Under the Affordable Care Act, for-profit companies like the ones mentioned above have to fund their employee’s use of contraceptives. This leads to the question of whether or not these types of companies can protest this due to religious reasons.
“Corporations are not people. Corporations cannot have religious views,” argues Sandra Fluke, a social justice attorney who wrote an opinion piece for the Washington Post on Monday. “Our laws protect individuals’ private religious beliefs, but when you cross over into the public sphere to become a corporation and make a profit off of the public, you must abide by the public’s laws.” Fluke brings up another interesting point: allowing companies to override this mandate could allow companies to refuse to provide insurance for other more basic medical conditions in the future on the grounds of religion.
However, there are women who would disagree. Kathleen Parker writes in another opinion piece for The Washington Post that “these cases are more than a debate about birth control. They have far-reaching implications and, as Obama pointed out, there is a strong correlation between religious freedom and a nation’s stability.” Parker points to what she believes to be hypocrisy in Obama’s speech at the National Prayer Breakfast where he favors religious liberty world-wide and yet he included the contraceptive mandate in his Affordable Care Act.

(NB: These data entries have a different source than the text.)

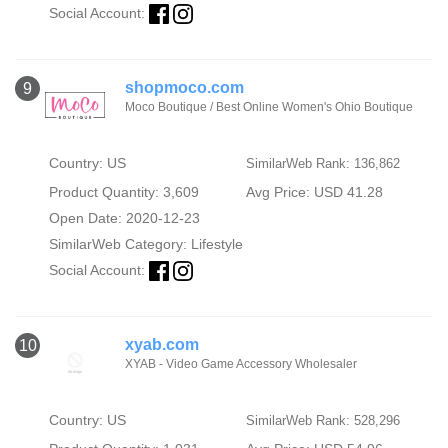
Social Account:
shopmoco.com
9
Moco Boutique / Best Online Women's Ohio Boutique
Country: US
SimilarWeb Rank: 136,862
Product Quantity: 3,609
Avg Price: USD 41.28
Open Date: 2020-12-23
SimilarWeb Category:
Lifestyle
Social Account:
xyab.com
10
XYAB - Video Game Accessory Wholesaler
Country: US
SimilarWeb Rank: 528,296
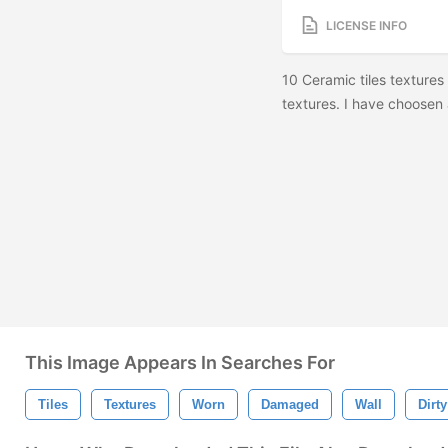
LICENSE INFO
10 Ceramic tiles textures 
textures. I have choosen 
This Image Appears In Searches For
Tiles
Textures
Worn
Damaged
Wall
Dirty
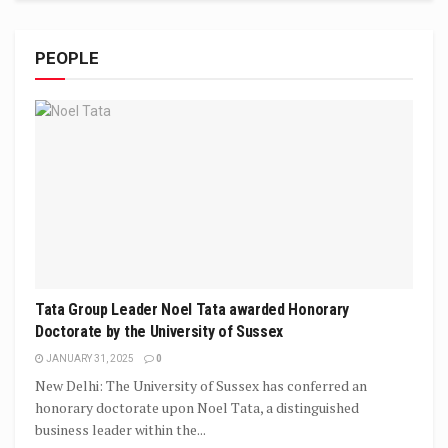
PEOPLE
Tata Group Leader Noel Tata awarded Honorary
Doctorate by the University of Sussex
JANUARY 31, 2025
0
New Delhi: The University of Sussex has conferred an
honorary doctorate upon Noel Tata, a distinguished
business leader within the...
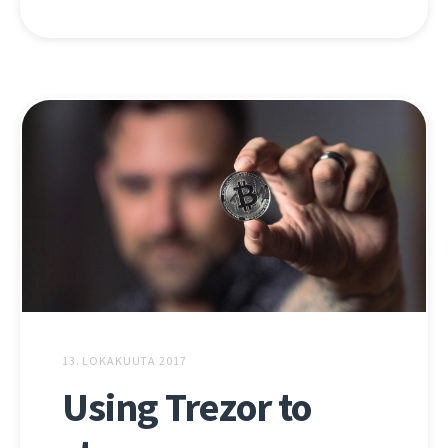
13. LOKAKUUTA 2017
Using Trezor to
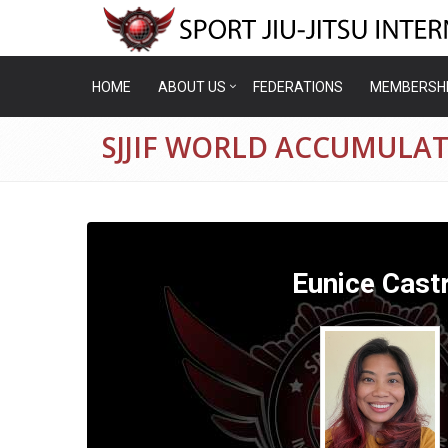
HOME
ABOUT US
FEDERATIONS
MEMBERSH
SJJIF WORLD ACCUMULAT
Eunice Cast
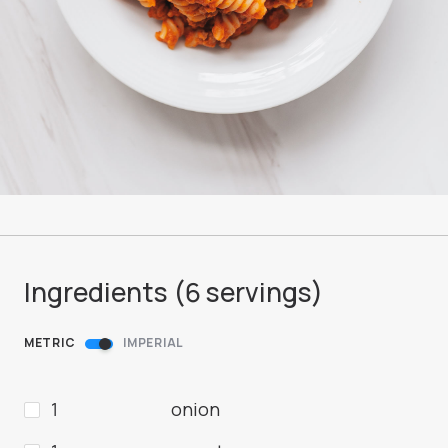
Ingredients (
6
servings
)
METRIC
IMPERIAL
1
onion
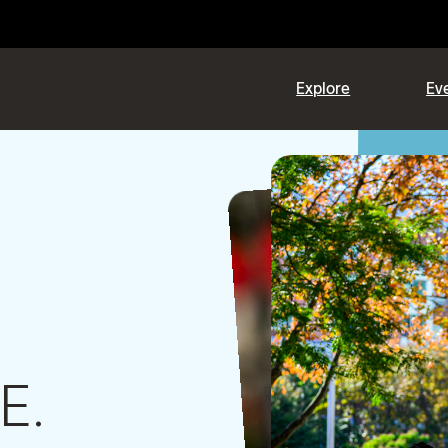
Explore
Eve
E.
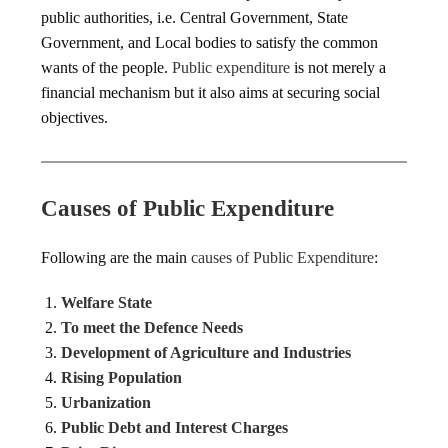
public authorities, i.e. Central Government, State
Government, and Local bodies to satisfy the common
wants of the people.
Public expenditure
is not merely a
financial mechanism but it also aims at securing social
objectives.
Causes of Public Expenditure
Following are the main
causes of Public Expenditure
:
Welfare State
To meet the Defence Needs
Development of Agriculture and Industries
Rising Population
Urbanization
Public Debt and Interest Charges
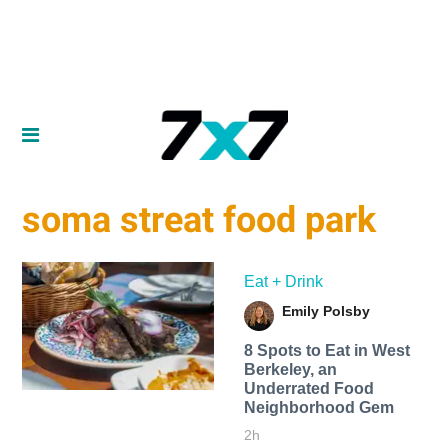
soma streat food park
Eat + Drink
Emily Polsby
8 Spots to Eat in West
Berkeley, an
Underrated Food
Neighborhood Gem
2h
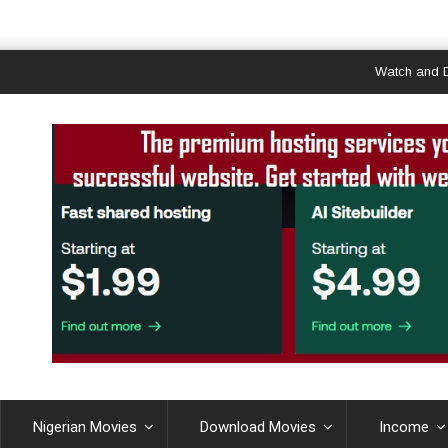
Watch and Downloa
Nigerian Movies
Download Movies
Income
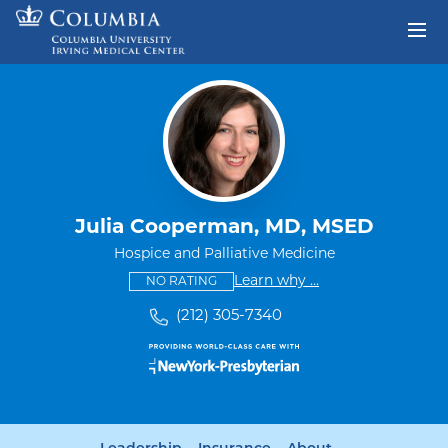
Skip to content
Return to Nav
Julia Cooperman, MD, MSED
Hospice and Palliative Medicine
This provider has no ratings
some providers don'
Learn why
...
NO RATING
(212) 305-7340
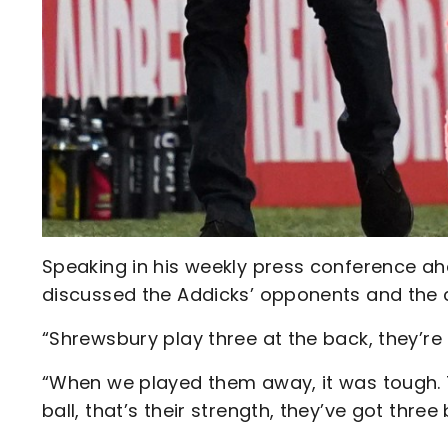
Speaking in his weekly press conference ahe
discussed the Addicks’ opponents and the 
“Shrewsbury play three at the back, they’re 
“When we played them away, it was tough. 
ball, that’s their strength, they’ve got three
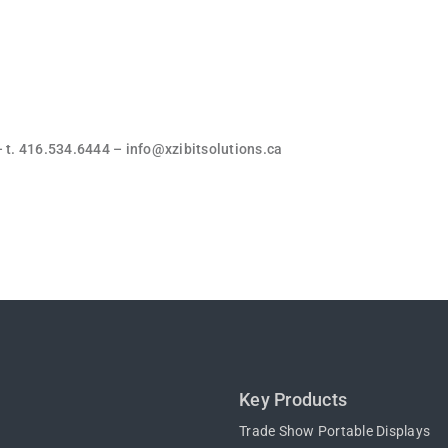
. 416.534.6444 – info@xzibitsolutions.ca
Key Products
Trade Show Portable Displays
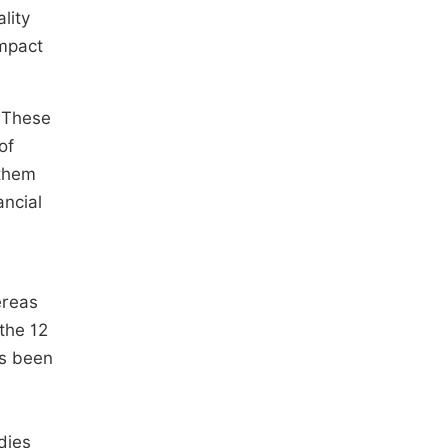
lity
impact
. These
of
 them
ancial
ereas
the 12
as been
dies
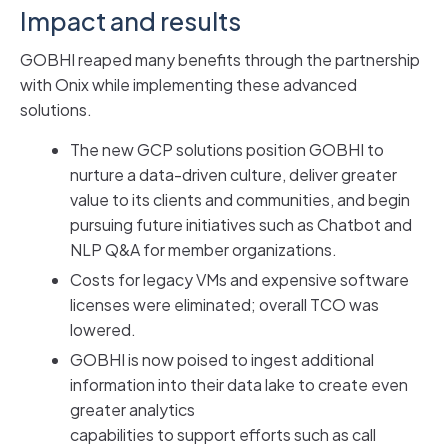
Impact and results
GOBHI reaped many benefits through the partnership
with Onix while implementing these advanced
solutions.
The new GCP solutions position GOBHI to
nurture a data-driven culture, deliver greater
value to its clients and communities, and begin
pursuing future initiatives such as Chatbot and
NLP Q&A for member organizations.
Costs for legacy VMs and expensive software
licenses were eliminated; overall TCO was
lowered.
GOBHI is now poised to ingest additional
information into their data lake to create even
greater analytics
capabilities to support efforts such as call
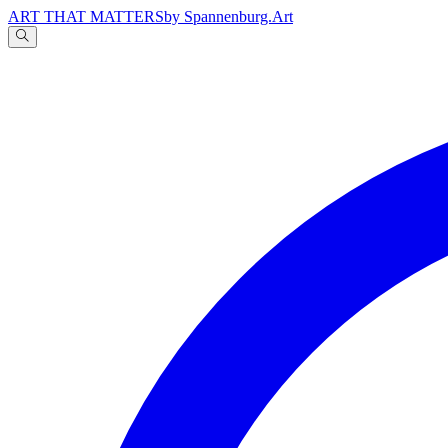
ART THAT MATTERS
by Spannenburg.Art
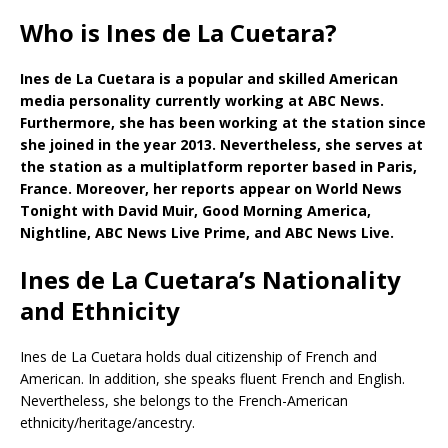
Who is Ines de La Cuetara?
Ines de La Cuetara is a popular and skilled American
media personality currently working at ABC News.
Furthermore, she has been working at the station since
she joined in the year 2013. Nevertheless, she serves at
the station as a multiplatform reporter based in Paris,
France. Moreover, her reports appear on World News
Tonight with David Muir, Good Morning America,
Nightline, ABC News Live Prime, and ABC News Live.
Ines de La Cuetara’s Nationality
and Ethnicity
Ines de La Cuetara holds dual citizenship of French and
American. In addition, she speaks fluent French and English.
Nevertheless, she belongs to the French-American
ethnicity/heritage/ancestry.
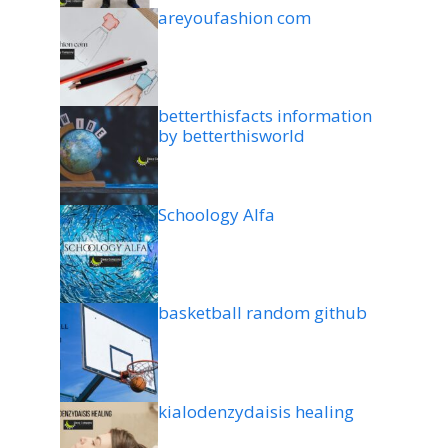
areyoufashion com
betterthisfacts information
by betterthisworld
Schoology Alfa
basketball random github
kialodenzydaisis healing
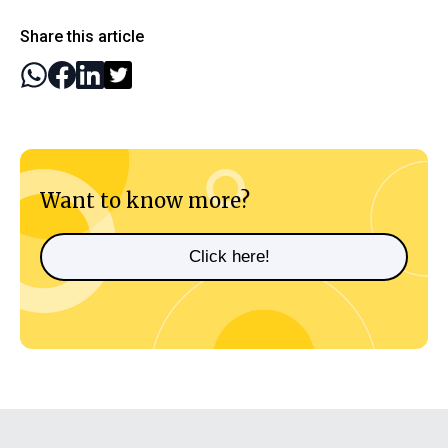
Share this article
Want to know more?
Click here!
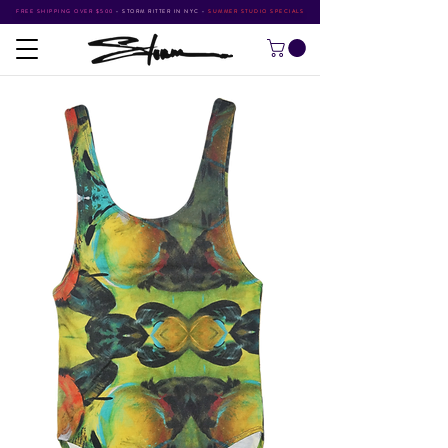
FREE SHIPPING OVER $500
•
STORM RITTER IN NYC
•
SUMMER STUDIO SPECIALS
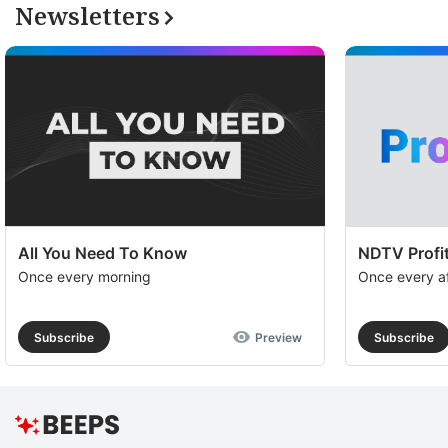
Newsletters
All You Need To Know
NDTV Profit
Once every morning
Once every a
Subscribe
Preview
Subscribe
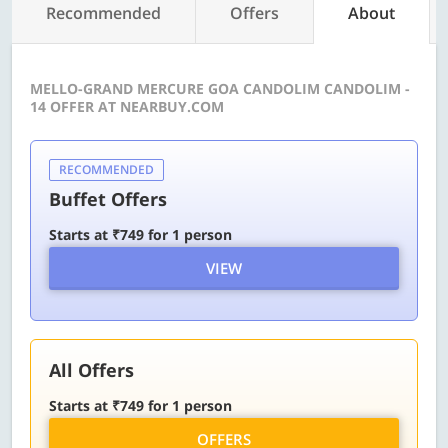
Recommended
Offers
About
MELLO-GRAND MERCURE GOA CANDOLIM CANDOLIM -
14 OFFER AT NEARBUY.COM
RECOMMENDED
Buffet Offers
Starts at ₹749 for 1 person
VIEW
All Offers
Starts at ₹749 for 1 person
OFFERS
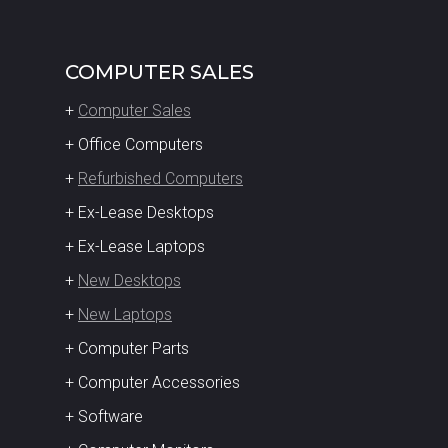
COMPUTER SALES
+
Computer Sales
+ Office Computers
+
Refurbished Computers
+ Ex-Lease Desktops
+ Ex-Lease Laptops
+
New Desktops
+
New Laptops
+ Computer Parts
+ Computer Accessories
+ Software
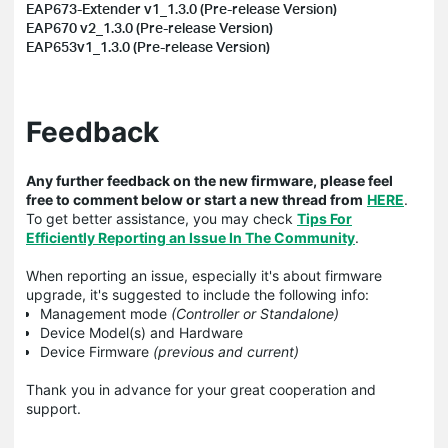
EAP673-Extender v1_1.3.0 (Pre-release Version)
EAP670 v2_1.3.0 (Pre-release Version)
EAP653v1_1.3.0 (Pre-release Version)
Feedback
Any further feedback on the new firmware, please feel
free to comment below or start a new thread from
HERE
.
To get better assistance, you may check
Tips For
Efficiently Reporting an Issue In The Community
.
When reporting an issue, especially it's about firmware
upgrade, it's suggested to include the following info:
Management mode
(Controller or Standalone)
Device Model(s) and Hardware
Device Firmware
(previous and current)
Thank you in advance for your great cooperation and
support.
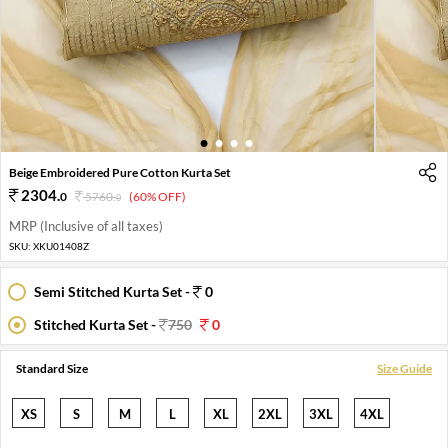
1
2
3
4
Beige Embroidered Pure Cotton Kurta Set
2304
.
0
5760
.
(60% OFF)
0
MRP (Inclusive of all taxes)
SKU:
XKU01408Z
Semi Stitched Kurta Set -
0
Stitched Kurta Set -
750
0
Standard Size
Size Guide
XS
S
M
L
XL
2XL
3XL
4XL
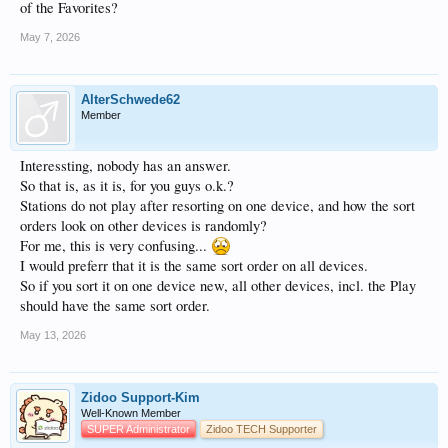
of the Favorites?
May 7, 2026
AlterSchwede62
Member
Interessting, nobody has an answer.
So that is, as it is, for you guys o.k.?
Stations do not play after resorting on one device, and how the sort
orders look on other devices is randomly?
For me, this is very confusing...
I would preferr that it is the same sort order on all devices.
So if you sort it on one device new, all other devices, incl. the Play
should have the same sort order.
May 13, 2026
Zidoo Support-Kim
Well-Known Member
SUPER Administrator
Zidoo TECH Supporter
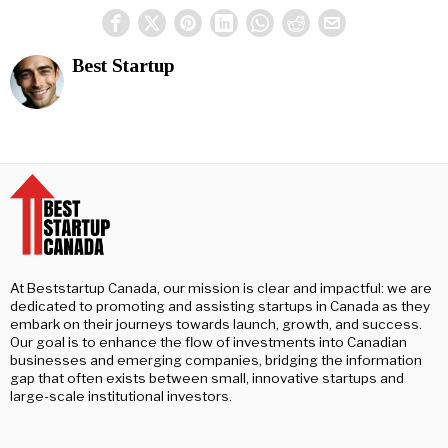
Best Startup
At Beststartup Canada, our mission is clear and impactful: we are
dedicated to promoting and assisting startups in Canada as they
embark on their journeys towards launch, growth, and success.
Our goal is to enhance the flow of investments into Canadian
businesses and emerging companies, bridging the information
gap that often exists between small, innovative startups and
large-scale institutional investors.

Many of the people who have stepped up to write opinion pieces about the Supreme Court cases have been women and yet there is no consensus. The debates over the availability and legality of contraception and abortion have long been thought to be “women’s issues” and there is little doubt that of any group, these topics affect women the most. Many women like Fluke believe the right to use oral contraceptives is directly correlated to the right to control one’s reproductive health. According to Solicitor General Donald B. Verilli, there are proven health-benefits to using birth control. However, there are conservative women who either believe that the use of birth control is immoral or, like Parker, believe that the government should not play a role in this issue of personal faith.
Looking at the actual hearings on Tuesday, March 25, it is not surprising that the Supreme Court is also divided over this issue. However, unlike in the general public, the female Justices in the Supreme Court seem to all sympathize with the government. According to an article in The Wire, Justices Kagan, Sotomayer and Ginsburg “dominated the questioning.” On the other hand, it appears that some of the male Justices were more sympathetic to the companies, including Justices Scalia, Alito and Thomas. All three of these male Justices are very conservative Roman Catholics. The three female Justices do not all share religious beliefs, but they are united by their gender.
It will be interesting to see what the Supreme Court rules in this case not only because it is another battle in the war over the Affordable Care Act and the ongoing debate about small government versus big government, but the ruling will also affect women from a variety of backgrounds who rely on oral contraceptives for medical purposes and require insurance to pay for them. Denying women this coverage may support the faiths of employers, but it will be devastating news for those who are in need of financial assistance for these medications.